### PROMPT:
Print out all of the records exactly; no picture belongs in the result.

----

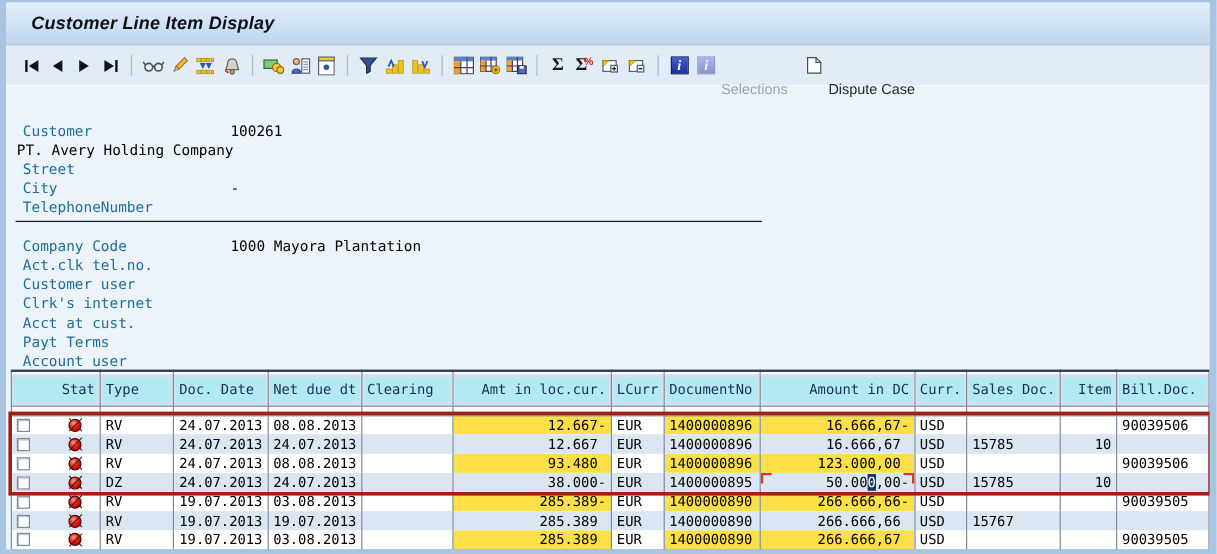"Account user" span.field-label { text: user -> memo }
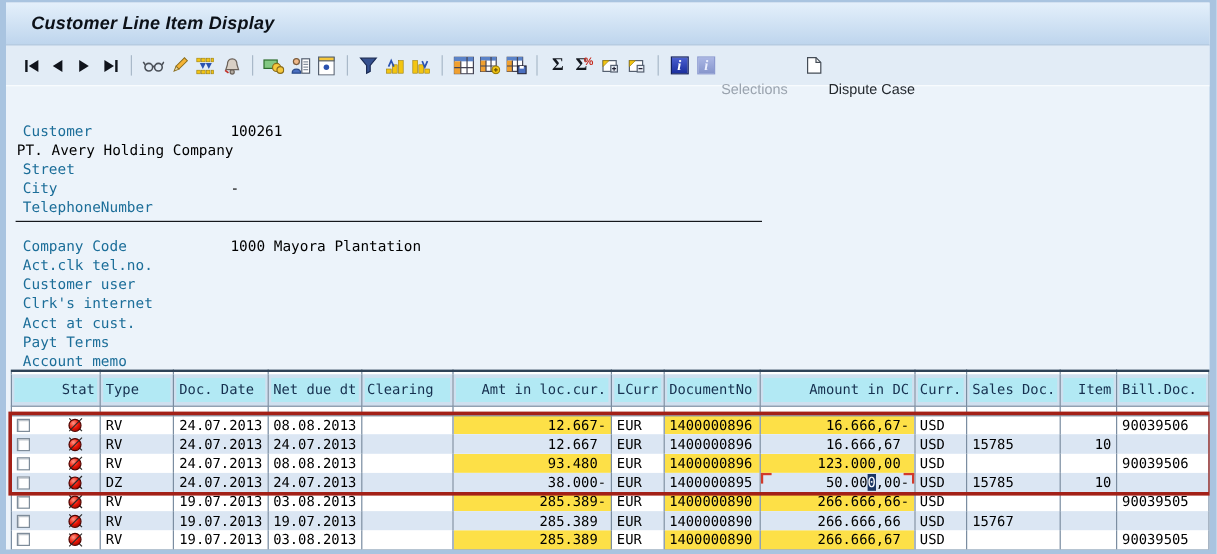"LCurr" span.hdr-chip { text: LCurr -> Line }
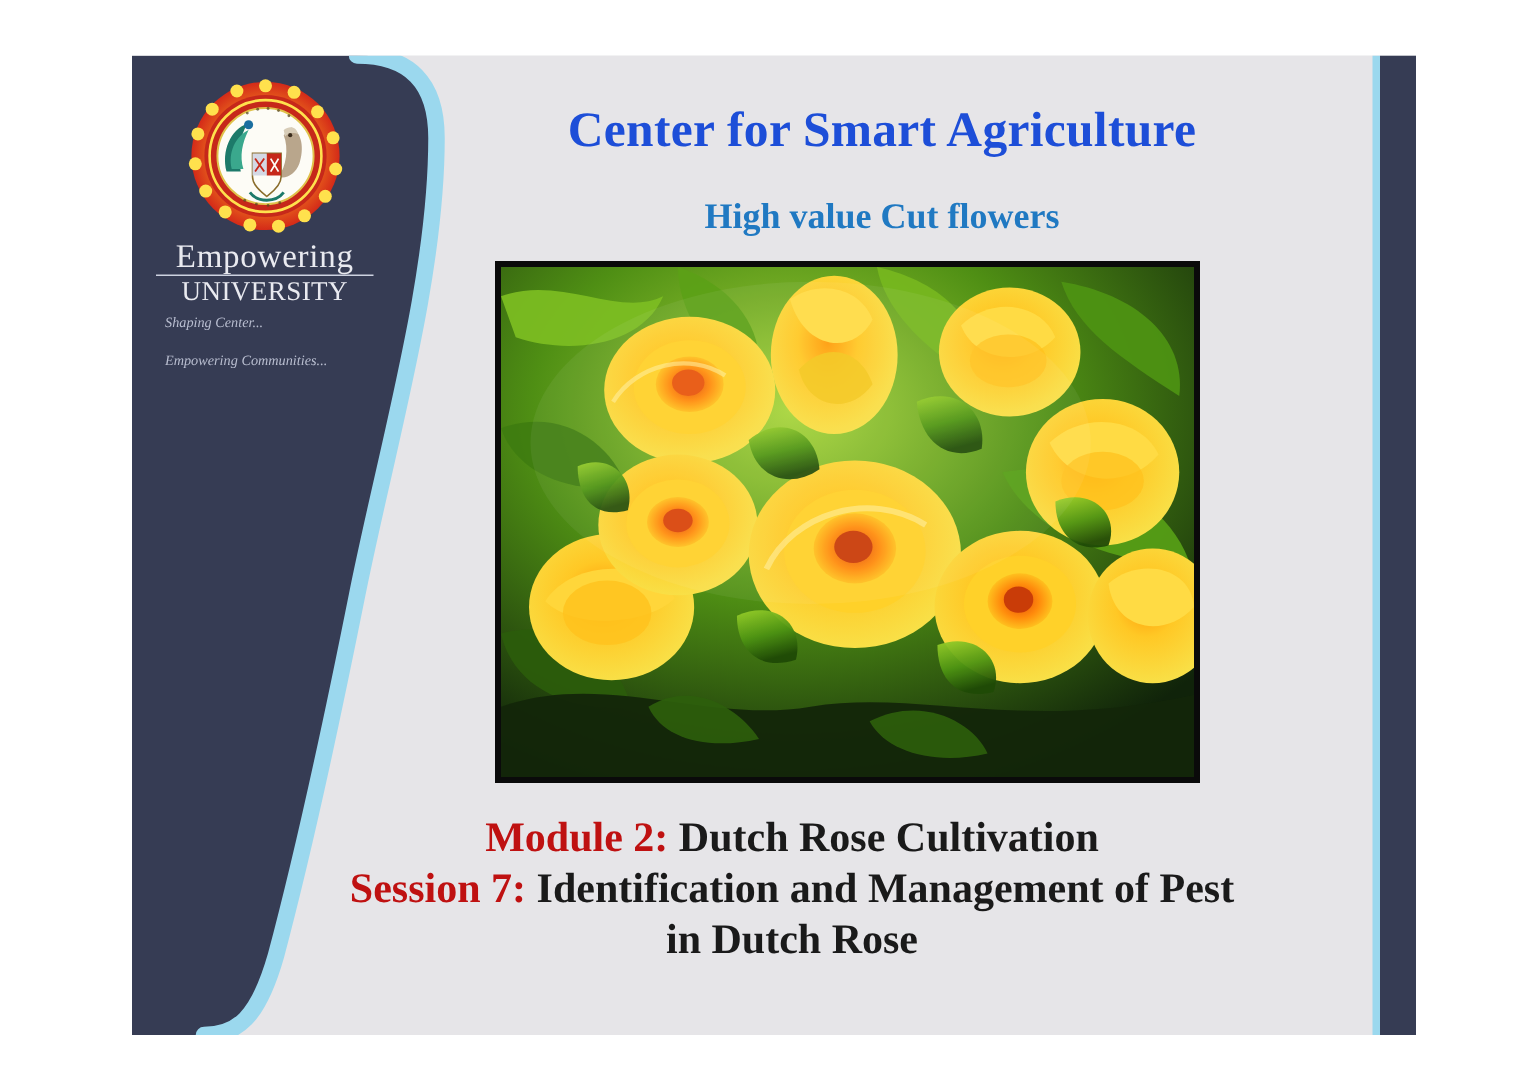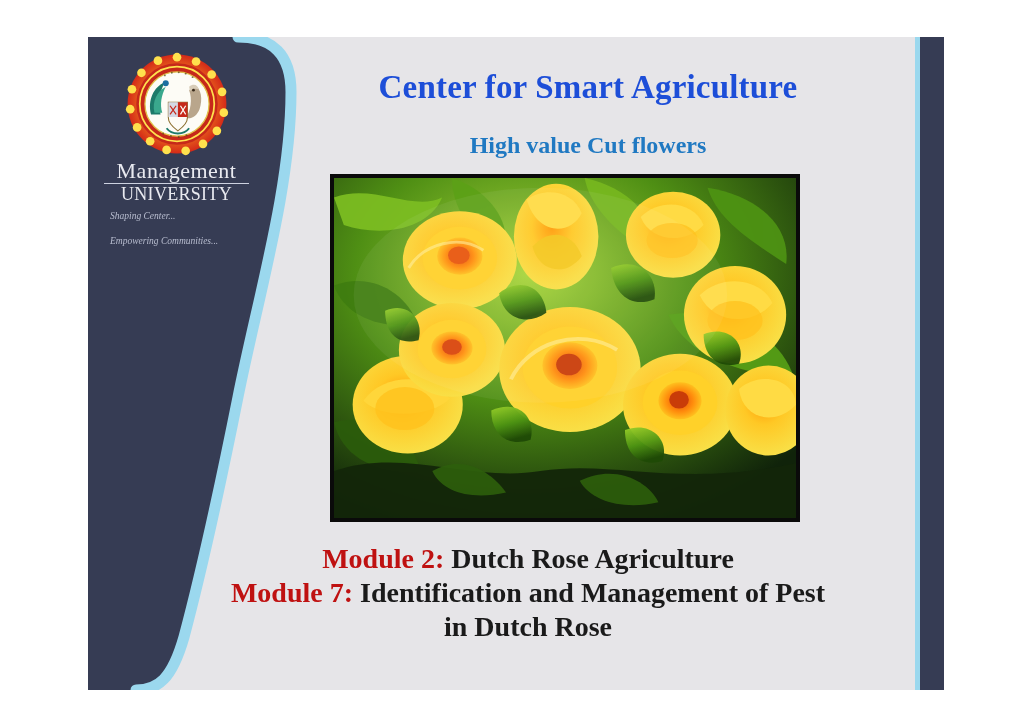"Management" span.logo-centurion { text: Management -> Empowering }
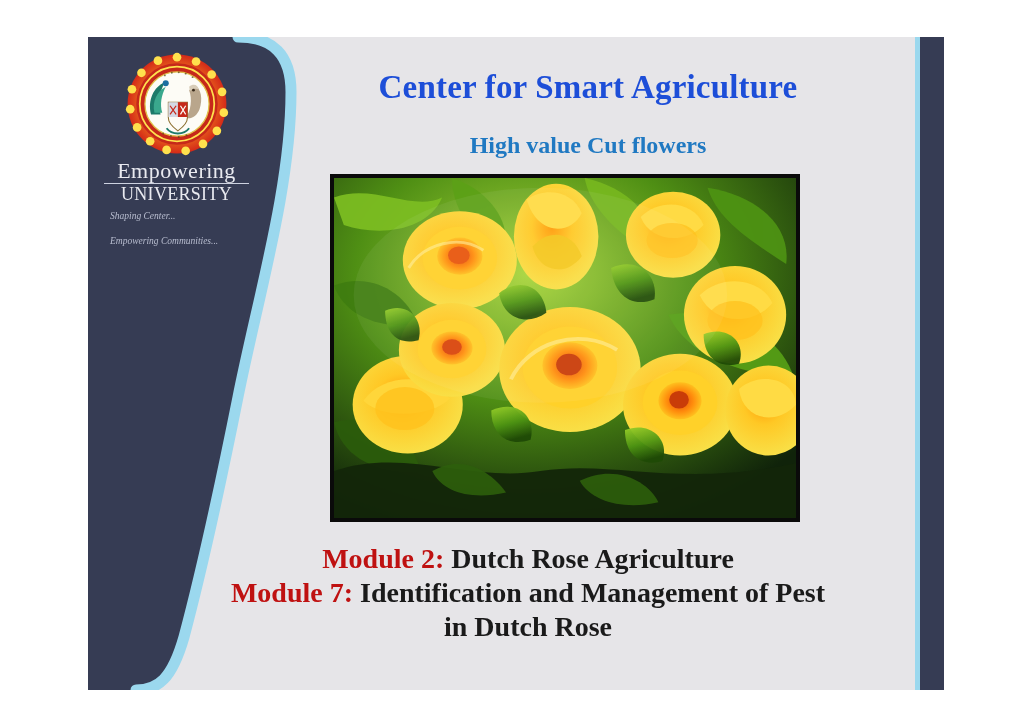"Dutch Rose Agriculture" span { text: Agriculture -> Cultivation }
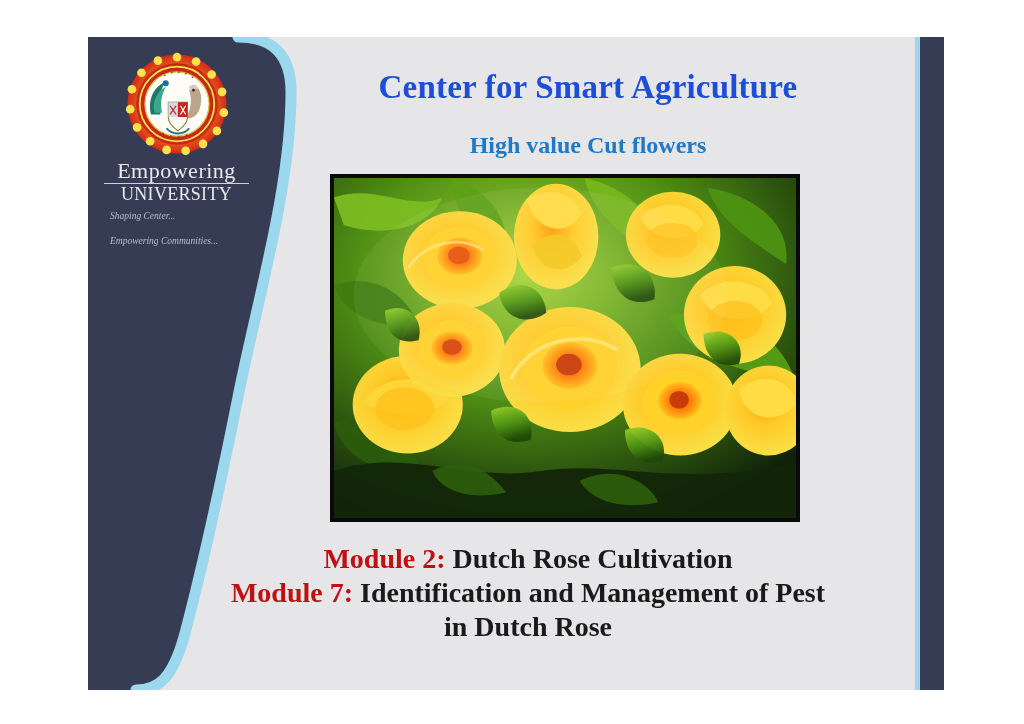"Module 7:" span.cap-accent { text: Module -> Session }
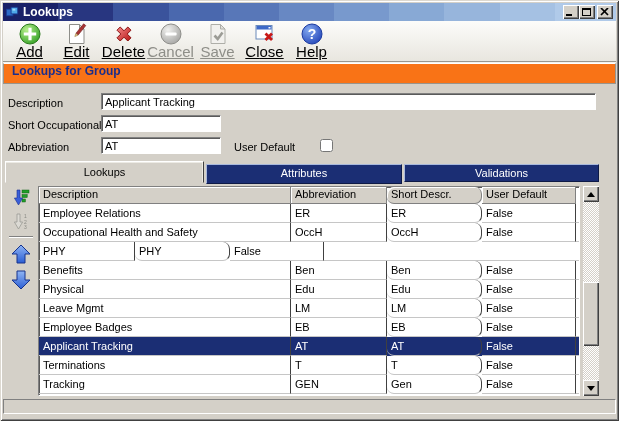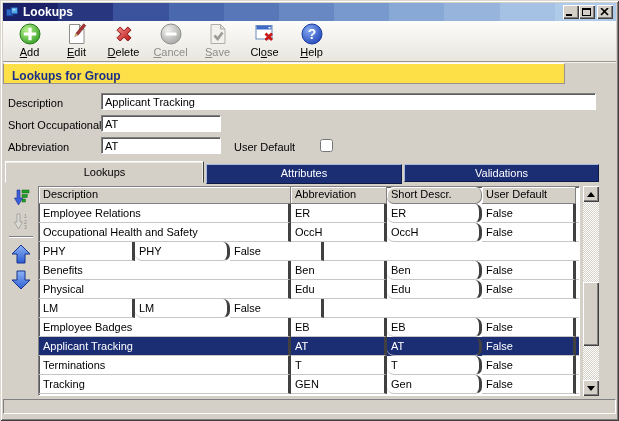"Add" .tlabel { font-size: 11px -> 15px; text-decoration: none -> underline }
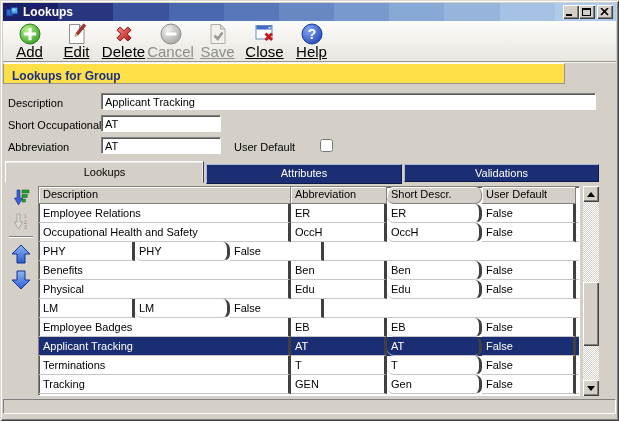"Lookups for Group" .group-header { align-items: flex-end -> flex-start; background: #fde047 -> #f97316; width: 562px -> 613px }
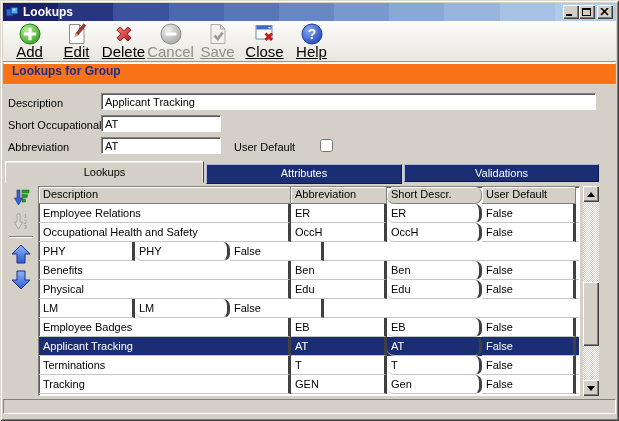"Employee Relations" .cell { border-right: 3px solid #404040 -> 1px solid #404040 }
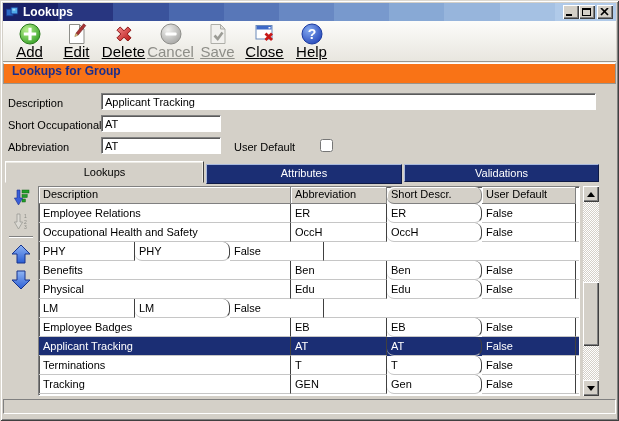"Leave Mgmt" div.cell { html: none -> <div>Leave Mgmt</div> }
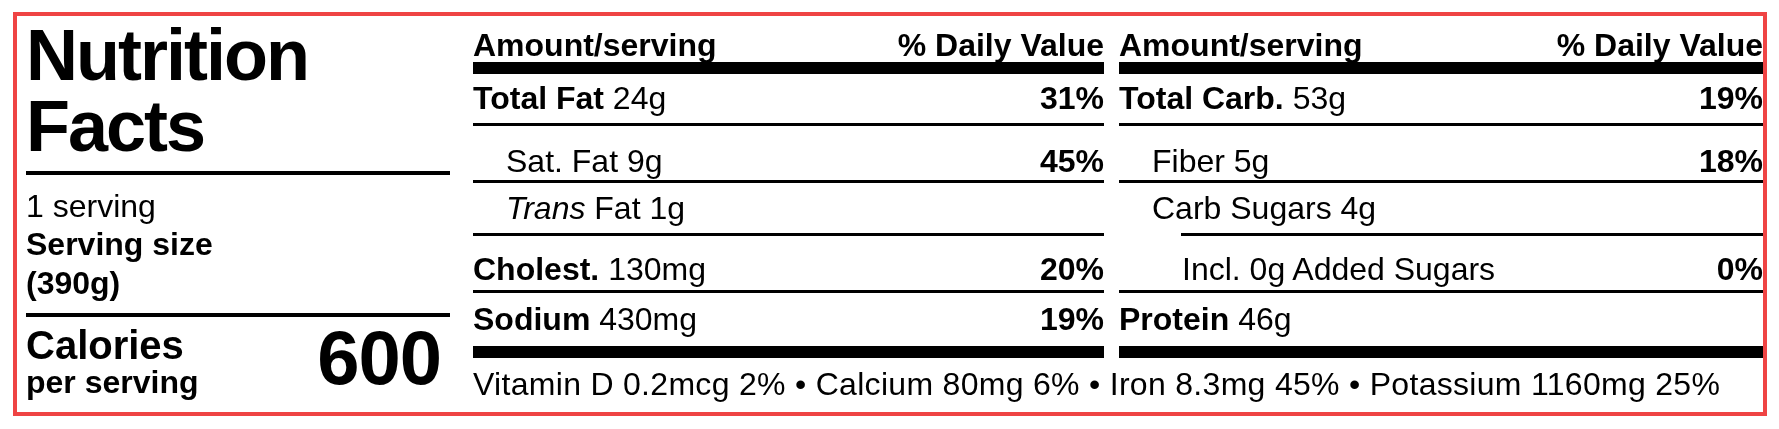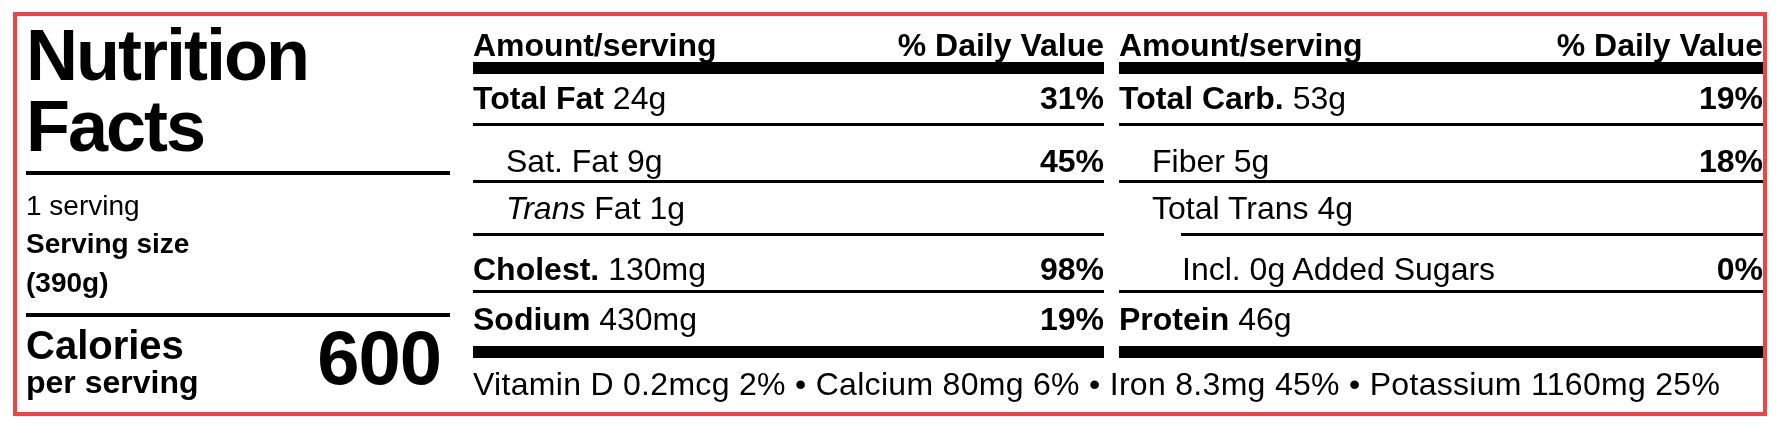"1 serving" .serv { font-size: 28px -> 32px }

----

### EXPECTED OUTPUT:
"Account user" span.field-label { text: user -> memo }
"LCurr" span.hdr-chip { text: LCurr -> Line }
"Management" span.logo-centurion { text: Management -> Empowering }
"Dutch Rose Agriculture" span { text: Agriculture -> Cultivation }
"Module 7:" span.cap-accent { text: Module -> Session }
"Add" .tlabel { font-size: 11px -> 15px; text-decoration: none -> underline }
"Lookups for Group" .group-header { align-items: flex-end -> flex-start; background: #fde047 -> #f97316; width: 562px -> 613px }
"Employee Relations" .cell { border-right: 3px solid #404040 -> 1px solid #404040 }
"Leave Mgmt" div.cell { html: none -> <div>Leave Mgmt</div> }
"1 serving" .serv { font-size: 28px -> 32px }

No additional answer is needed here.